中国科学技术大学李林、曾长淦和北京量子信息科学研究院解弘毅团队,合作报道了石墨烯与LaAlO3/SrTiO3超导体之间的约瑟夫森–库仑阻力效应。2023年1月12日出版的《自然—物理学》发表了这项成果。
研究团队展示了约瑟夫森结阵列的有源正常导体和无源超导体之间的库仑拖拽效应,其中无源电流与有源电流是同一阶的。拖曳力源于无源层中超导相与有源层中正常电子之间显著增强的动态量子涨落的相互作用。研究组在单层石墨烯和LaAlO3/SrTiO3异质界面组成的器件中证明了这一效应。
在最佳栅极电压下,估计的无源/有源比可达0.3左右,温度依赖性遵循超导坑之间的典型约瑟夫森能量。从工程角度来看,他们的设备可以作为电流或电压变压器,而拖动机制为同步约瑟夫森结阵列的太赫兹散热器奠定了基础。

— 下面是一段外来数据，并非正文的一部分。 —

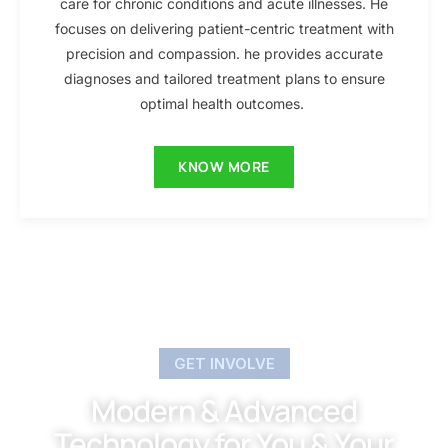
care for chronic conditions and acute illnesses. He
focuses on delivering patient-centric treatment with
precision and compassion. he provides accurate
diagnoses and tailored treatment plans to ensure
optimal health outcomes.
KNOW MORE
GET INVOLVE
Modern & Advanced
Technology for You & Your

据了解,库仑阻力是指一个电子电路中的电荷电流仅通过库仑相互作用在邻近电路中引起响应电流的现象。对于传统的电子之间的相互作用,被动层中的感应阻力电流比有源电流弱几个数量级,这是由于它们之间存在强烈的介电屏蔽效应。
附:英文原文
Title: Josephson–Coulomb drag effect between graphene and a LaAlO3/SrTiO3 superconductor
Author: Tao, Ran, Li, Lin, Xie, Hong-Yi, Fan, Xiaodong, Guo, Linhai, Zhu, Lijun, Yan, Yuedong, Zhang, Zhenyu, Zeng, Changgan
Issue&Volume: 2023-01-12
Abstract: Coulomb drag refers to the phenomenon in which a charge current in one electronic circuit induces a responsive current in a neighbouring circuit solely through Coulomb interactions. For conventional interactions between electrons, the induced drag current in the passive layer is orders of magnitude weaker than the active current due to the strong dielectric screening effect between them. Here we show a Coulomb drag effect between an active normal conductor and a passive superconductor of Josephson junction arrays, where the passive current is of the same order as the active one. The drag force originates from the interactions between the substantially enhanced dynamical quantum fluctuations of the superconducting phases in the passive layer and normal electrons in the active layer. We demonstrate this effect in devices composed of monolayer graphene and LaAlO3/SrTiO3 heterointerface. The estimated passive-to-active ratio can reach about 0.3 at the optimal gate voltage and the temperature dependence follows that of the typical Josephson energy between superconducting puddles. From an engineering perspective, our device may work as a current or voltage transformer, and the drag mechanism lays the foundation for synchronizing Josephson-junction-array-based terahertz radiators.